Ottmar Hitzfeld, le nouveau sélectionneur national de la Suisse, s'est rendu pour la première fois à la Maison de la FIFA pour y rencontrer le Président Joseph S. Blatter, ce mercredi 30 juillet 2008. Au cours d'un entretien très détendu, les deux hommes ont évoqué l'actualité du football international. Ils ont ainsi pu échanger leurs vues sur la fameuse règle des "6+5" ou encore sur les chances de qualification de la Suisse pour la prochaine Coupe du Monde de la FIFA, Afrique du Sud 2010.
Au terme de cette entrevue, l'ancien entraîneur du Bayern Munich a pris le temps de répondre aux questions de FIFA.com.
M. Hitzfeld, qu'est-ce qui vous amène aujourd'hui à la Maison de la FIFA ?
C'était une belle occasion pour moi de m'entretenir avec Sepp Blatter. Nos échanges ont été très fructueux. Nous nous connaissons depuis de longues années et nos routes se sont souvent croisées, mais nous avions aujourd'hui la possibilité de discuter dans une ambiance décontractée. Cela nous a donné l'opportunité d'évoquer certains sujets en profondeur.
Que pensez-vous de la règle des "6+5" ?
J'y suis tout à fait favorable, comme je ne cesse de le répéter depuis plusieurs années. Je crois que l'évolution actuelle ne va pas dans le bon sens. Les clubs font trop souvent appel à des joueurs étrangers, ce qui empêche les plus jeunes d'intégrer l'équipe première. En outre, certaines équipes n'hésitent pas à dépenser beaucoup d'argent sur le marché des transferts plutôt que d'investir dans la formation. Personnellement, j'ai toujours été partisan de donner la priorité aux joueurs locaux en championnat.
Les différents championnats européens vont bientôt reprendre leurs droits. Le travail d'entraîneur de club vous manque-t-il ?
Pas vraiment. A la reprise du championnat suisse, en voyant tous les entraîneurs reprendre le chemin du terrain, j'ai bien ressenti un pincement au cœur, mais c'est fini maintenant. De toute façon, je suis moi-même très occupé. Ma première sortie avec l'équipe nationale suisse intervient dans seulement trois semaines.
Ce nouveau défi vous enthousiasme-t-il ?
La pression est en train de monter petit à petit. Plus les jours passent et plus ce nouveau métier me passionne. Il faut observer les joueurs, prendre contact avec les futurs internationaux et insuffler de nouvelles idées. La fédération suisse a très bien travaillé dans le domaine de la formation des entraîneurs et des joueurs. La Suisse est un exemple pour toute l'Europe. Le pays n'est peut-être pas très peuplé, mais il a obtenu d'excellents résultats sur la scène internationale.
Vous héritez d'une équipe très jeune, mais pleine de talent. Comment jugez-vous votre groupe ?
Le potentiel est là pour se qualifier pour la prochaine Coupe du Monde, à condition que les joueurs aient faim et qu'ils jouent tous à leur meilleur niveau. Il ne sera pas facile de retrouver le même niveau d'implication que ces derniers mois. Pendant l'Euro 2008, toute l'attention était focalisée sur la Suisse. Participer à la Coupe du Monde en Afrique du Sud représente cependant un très beau défi. Il va falloir entamer nos préparatifs dès maintenant, afin d'être parfaitement opérationnels au début des éliminatoires.
Quelles sont les chances de la Suisse, dans cette compétition préliminaire ?

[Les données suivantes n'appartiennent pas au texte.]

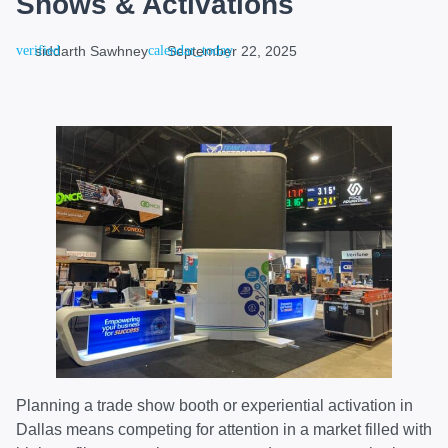
Shows & Activations
siddarth Sawhney
September 22, 2025
Planning a trade show booth or experiential activation in
Dallas means competing for attention in a market filled with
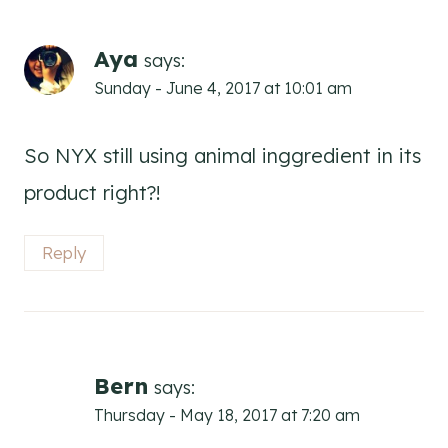
Aya
says:
Sunday - June 4, 2017 at 10:01 am
So NYX still using animal inggredient in its
product right?!
Reply
Bern
says:
Thursday - May 18, 2017 at 7:20 am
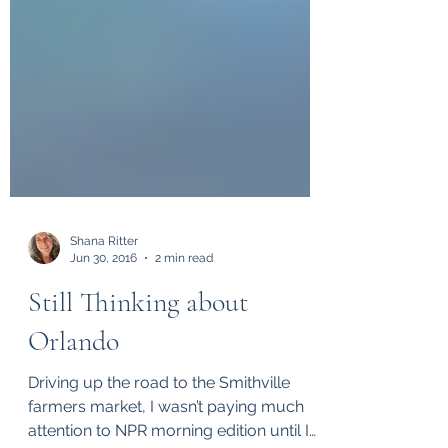
Shana Ritter
Jun 30, 2016
2 min read
Still Thinking about
Orlando
Driving up the road to the Smithville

Je dirais que nous sommes dans un groupe équilibré, où chaque adversaire est à prendre très au sérieux. Contrairement à ce que certains croient, ces éliminatoires n'auront rien d'une promenade de santé. Si nous voulons être présents en 2010, nous devrons travailler dur. Nous aurons également besoin de joueurs efficaces. Nous ne pouvons pas nous permettre d'accumuler les blessures. Nos deux principaux rivaux sont la Grèce et Israël, mais il ne faudra pas non plus négliger la Moldavie et la Lettonie, deux équipes qui pratiquent un très bon football. Il en va de même dans chaque groupe : aujourd'hui, personne ne peut se permettre de négliger les petites équipes.

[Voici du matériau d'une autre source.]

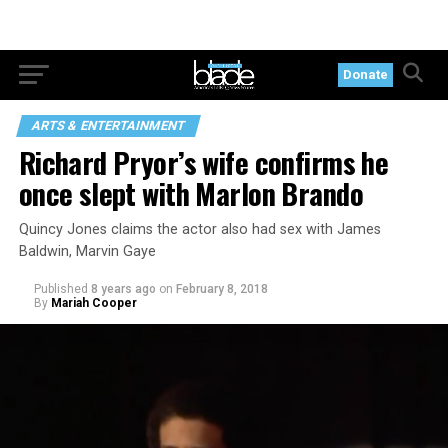
Donate
ARTS & ENTERTAINMENT
Richard Pryor’s wife confirms he
once slept with Marlon Brando
Quincy Jones claims the actor also had sex with James
Baldwin, Marvin Gaye
Published
8 years ago
on
February 8, 2018
By
Mariah Cooper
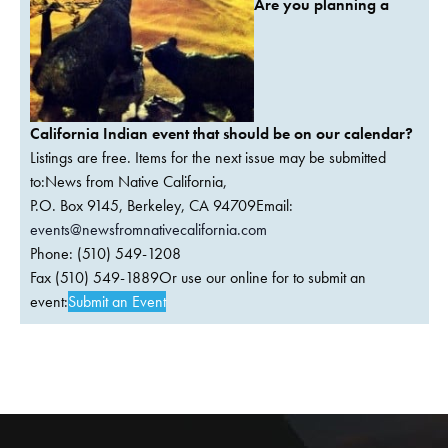
Are you planning a
California Indian event that should be on our calendar?
Listings are free. Items for the next issue may be submitted
to:News from Native California,
P.O. Box 9145, Berkeley, CA 94709Email:
events@newsfromnativecalifornia.com
Phone: (510) 549-1208
Fax (510) 549-1889Or use our online for to submit an
event:
Submit an Event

Vous avez pratiquement tout gagné en club. Que signifierait pour vous une qualification pour la Coupe du Monde de la FIFA ?
Personnellement, je suis très heureux d'avoir franchi le pas et d'avoir accepté ce poste de sélectionneur national. Je suis également très fier de représenter tout un pays. Je me réjouis également à l'idée d'entendre les hymnes nationaux avant les matches, de découvrir l'ambiance des rencontres internationales et de visiter d'autres pays. Participer à la Coupe du Monde représenterait une satisfaction immense et un moment fort dans ma vie d'entraîneur. Je compte bien tout faire pour vivre de tels instants.